Recent years have witnessed an explosion of interest in neuroimaging the human brain and in using it to identify biomarkers for brain-based disease. However, the field generally conceives of neuroimaging as revealing disease-specific activation areas or networks, rather than self-interacting circuits whose trajectories evolve over time. In this talk, we’ll argue that our goals of detecting and predicting disease may require neuroimaging to go beyond brain “mapping,” to learn from fields as diverse as electrical engineering, financial modeling, and chaos theory. We suggest approaches towards understanding the brain that pinpoint key points of failure in circuit regulation which, depending upon how it breaks, may lead to a wide variety of signs and symptoms that cluster as different psychiatric diagnoses. We’ll look at several examples, discussing: how clinical anxiety and dangerous recklessness may be much more closely related than one might think, how dynamics are constrained by structure in ways that might give insight to our understanding of epilepsy, as well as how a systems-based approach might change our thinking about why some people lose cognitive ability with age. Throughout, we’ll discuss why these newer trends in neuroimaging offer the tantalizing possibility of taking a first step towards personalized medicine with respect to brain-based disease.

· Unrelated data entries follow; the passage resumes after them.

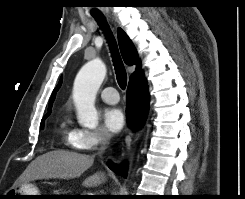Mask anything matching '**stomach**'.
<instances>
[{
    "instance_id": "stomach-1",
    "label": "stomach",
    "mask_w": 245,
    "mask_h": 199,
    "mask_svg": "<svg viewBox=\"0 0 245 199\" xmlns=\"http://www.w3.org/2000/svg\"><path fill=\"white\" fill-rule=\"evenodd\" d=\"M12 199H37L38 196H15V195H41L39 190L32 184H21L18 188L9 190Z\"/></svg>"
}]
</instances>
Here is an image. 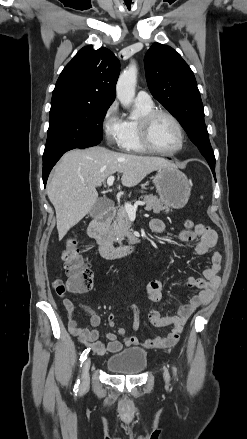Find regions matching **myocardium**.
Here are the masks:
<instances>
[{
    "mask_svg": "<svg viewBox=\"0 0 247 439\" xmlns=\"http://www.w3.org/2000/svg\"><path fill=\"white\" fill-rule=\"evenodd\" d=\"M158 116L168 117L175 124V126L178 130L179 144L173 150H170V151L159 150V149L155 148L151 143V139H150L151 125H152L153 121ZM139 139H140L142 146L144 147V149L146 151L154 153V154L162 155V156H173V155L178 154L184 148L185 142H186V135H185V131H184V128H183L181 122L174 114H172L171 112H169L167 110L154 109V110L150 111L149 113L143 115L140 118V120H139Z\"/></svg>",
    "mask_w": 247,
    "mask_h": 439,
    "instance_id": "f54148a6",
    "label": "myocardium"
}]
</instances>
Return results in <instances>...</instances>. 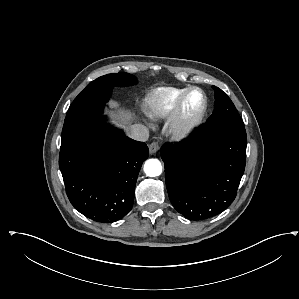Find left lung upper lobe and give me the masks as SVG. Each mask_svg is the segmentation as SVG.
Here are the masks:
<instances>
[{"label":"left lung upper lobe","mask_w":299,"mask_h":299,"mask_svg":"<svg viewBox=\"0 0 299 299\" xmlns=\"http://www.w3.org/2000/svg\"><path fill=\"white\" fill-rule=\"evenodd\" d=\"M215 91L214 111L207 123H235L244 125L233 102L227 94L213 86Z\"/></svg>","instance_id":"obj_1"}]
</instances>
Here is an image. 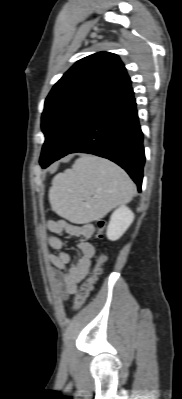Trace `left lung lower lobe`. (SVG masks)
Returning a JSON list of instances; mask_svg holds the SVG:
<instances>
[{"mask_svg":"<svg viewBox=\"0 0 182 399\" xmlns=\"http://www.w3.org/2000/svg\"><path fill=\"white\" fill-rule=\"evenodd\" d=\"M133 94L130 83L106 101L88 118L61 154L43 168L70 153L94 154L120 165L141 191L145 155Z\"/></svg>","mask_w":182,"mask_h":399,"instance_id":"obj_1","label":"left lung lower lobe"}]
</instances>
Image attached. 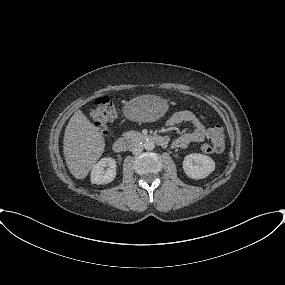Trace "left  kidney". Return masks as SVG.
Listing matches in <instances>:
<instances>
[{"label":"left kidney","mask_w":285,"mask_h":285,"mask_svg":"<svg viewBox=\"0 0 285 285\" xmlns=\"http://www.w3.org/2000/svg\"><path fill=\"white\" fill-rule=\"evenodd\" d=\"M183 170L192 179H203L215 170V162L207 155L189 154L184 157Z\"/></svg>","instance_id":"1"}]
</instances>
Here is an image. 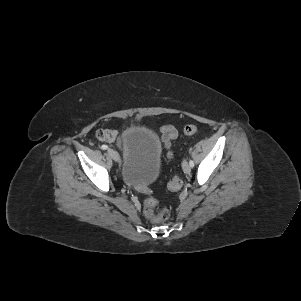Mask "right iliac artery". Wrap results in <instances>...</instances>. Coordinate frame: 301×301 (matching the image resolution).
<instances>
[{"mask_svg":"<svg viewBox=\"0 0 301 301\" xmlns=\"http://www.w3.org/2000/svg\"><path fill=\"white\" fill-rule=\"evenodd\" d=\"M107 148H108L107 145H102V146H101V149H103V150H106Z\"/></svg>","mask_w":301,"mask_h":301,"instance_id":"1","label":"right iliac artery"}]
</instances>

Lilianne R. Mujica-Parodi is Director of the Laboratory for Computational Neurodiagnostics at Stony Brook University School of Medicine, as well as Associate Neuroscientist and Lecturer in the Department of Radiology at Massachusetts General Hospital and Harvard Medical School. Dr. Mujica-Parodi received her B.A. and Ph.D. degrees from Georgetown University and Columbia University, respectively, studying mathematical logic and foundations of physics (Niles G. Whiting Fellow). She was faculty at Columbia University’s College of Physicians and Surgeons until being recruited to Stony Brook in 2003.

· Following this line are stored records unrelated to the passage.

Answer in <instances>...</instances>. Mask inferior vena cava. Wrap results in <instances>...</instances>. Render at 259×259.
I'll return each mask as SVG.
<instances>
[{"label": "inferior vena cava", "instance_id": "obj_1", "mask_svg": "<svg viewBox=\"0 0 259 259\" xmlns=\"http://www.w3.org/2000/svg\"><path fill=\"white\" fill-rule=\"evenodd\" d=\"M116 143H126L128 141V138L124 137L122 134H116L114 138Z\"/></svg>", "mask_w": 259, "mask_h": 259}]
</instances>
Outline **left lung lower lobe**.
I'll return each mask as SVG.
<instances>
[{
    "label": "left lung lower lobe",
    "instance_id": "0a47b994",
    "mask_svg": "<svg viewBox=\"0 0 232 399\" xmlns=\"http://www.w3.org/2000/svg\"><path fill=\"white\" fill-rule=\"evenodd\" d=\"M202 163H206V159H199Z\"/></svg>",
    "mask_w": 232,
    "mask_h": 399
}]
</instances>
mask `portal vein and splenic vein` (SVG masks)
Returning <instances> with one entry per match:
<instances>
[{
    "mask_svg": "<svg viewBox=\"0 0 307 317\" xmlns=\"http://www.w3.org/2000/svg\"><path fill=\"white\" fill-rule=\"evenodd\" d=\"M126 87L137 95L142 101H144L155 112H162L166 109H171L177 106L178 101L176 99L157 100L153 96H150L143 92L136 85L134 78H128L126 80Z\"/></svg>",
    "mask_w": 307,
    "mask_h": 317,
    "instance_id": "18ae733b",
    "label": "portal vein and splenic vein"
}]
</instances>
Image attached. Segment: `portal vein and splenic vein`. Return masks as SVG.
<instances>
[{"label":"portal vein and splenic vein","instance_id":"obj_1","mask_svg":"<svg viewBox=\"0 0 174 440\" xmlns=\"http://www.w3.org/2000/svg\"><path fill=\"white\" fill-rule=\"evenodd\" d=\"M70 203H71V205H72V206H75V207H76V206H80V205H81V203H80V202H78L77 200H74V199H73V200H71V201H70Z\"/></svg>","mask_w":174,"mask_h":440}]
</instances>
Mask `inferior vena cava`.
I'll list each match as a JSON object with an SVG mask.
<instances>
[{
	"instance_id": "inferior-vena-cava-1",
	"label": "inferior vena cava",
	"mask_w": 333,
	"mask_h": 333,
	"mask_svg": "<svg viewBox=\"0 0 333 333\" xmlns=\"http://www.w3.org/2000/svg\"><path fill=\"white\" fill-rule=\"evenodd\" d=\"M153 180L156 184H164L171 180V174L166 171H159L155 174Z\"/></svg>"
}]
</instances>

Dr. Mujica-Parodi’s multi-disciplinary laboratory interfaces between the fields of physics, mathematics, engineering, psychiatry, and neurology, in developing cutting-edge neuroimaging tools to study brain-based disorders in humans. In 2009, her team provided the first neurobiological evidence for human alarm pheromones, a landmark discovery that garnered international media attention.

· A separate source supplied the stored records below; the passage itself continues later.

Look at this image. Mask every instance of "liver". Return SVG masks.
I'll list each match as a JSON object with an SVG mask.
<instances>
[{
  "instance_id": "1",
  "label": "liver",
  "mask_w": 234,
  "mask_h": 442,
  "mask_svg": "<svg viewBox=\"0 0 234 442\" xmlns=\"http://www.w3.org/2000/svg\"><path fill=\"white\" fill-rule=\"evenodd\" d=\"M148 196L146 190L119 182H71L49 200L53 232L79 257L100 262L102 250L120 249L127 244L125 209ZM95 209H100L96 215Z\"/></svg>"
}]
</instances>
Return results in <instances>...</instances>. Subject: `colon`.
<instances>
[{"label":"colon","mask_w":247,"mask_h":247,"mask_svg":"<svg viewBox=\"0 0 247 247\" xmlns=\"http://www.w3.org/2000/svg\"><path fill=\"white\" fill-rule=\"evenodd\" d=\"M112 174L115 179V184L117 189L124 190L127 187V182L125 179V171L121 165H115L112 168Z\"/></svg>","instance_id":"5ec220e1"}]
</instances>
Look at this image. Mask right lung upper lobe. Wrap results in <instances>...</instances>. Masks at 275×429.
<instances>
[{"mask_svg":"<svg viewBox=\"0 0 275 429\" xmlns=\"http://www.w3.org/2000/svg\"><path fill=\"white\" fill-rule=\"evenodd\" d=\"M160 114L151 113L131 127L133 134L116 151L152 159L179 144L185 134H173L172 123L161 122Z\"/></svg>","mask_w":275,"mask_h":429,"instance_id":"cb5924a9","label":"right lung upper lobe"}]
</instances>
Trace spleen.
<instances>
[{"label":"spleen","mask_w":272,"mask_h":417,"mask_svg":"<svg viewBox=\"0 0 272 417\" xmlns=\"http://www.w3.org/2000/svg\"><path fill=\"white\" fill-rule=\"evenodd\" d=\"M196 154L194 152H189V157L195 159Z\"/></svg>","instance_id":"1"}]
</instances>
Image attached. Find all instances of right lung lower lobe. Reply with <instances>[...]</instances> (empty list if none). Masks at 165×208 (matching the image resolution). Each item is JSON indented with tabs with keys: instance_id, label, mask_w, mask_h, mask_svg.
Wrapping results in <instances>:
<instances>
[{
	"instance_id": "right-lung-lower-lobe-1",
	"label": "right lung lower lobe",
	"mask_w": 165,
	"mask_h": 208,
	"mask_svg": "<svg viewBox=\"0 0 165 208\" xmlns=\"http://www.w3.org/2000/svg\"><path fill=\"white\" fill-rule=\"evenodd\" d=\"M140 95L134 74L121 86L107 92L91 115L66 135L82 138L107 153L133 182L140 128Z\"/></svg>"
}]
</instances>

She is the recipient of the National Science Foundation Career Award (2010), the White House’s Presidential Award (2011), as well as serving as Chair of a national panel designed to expand the role of neuroimaging in clinical psychiatry and neurology (2012-2014). Her patent-pending fMRI calibration instrument, designed to dramatically increase detection-sensitivity for clinical neurodiagnostics, will be manufactured and commercialized by ALA Scientific Instruments, Inc.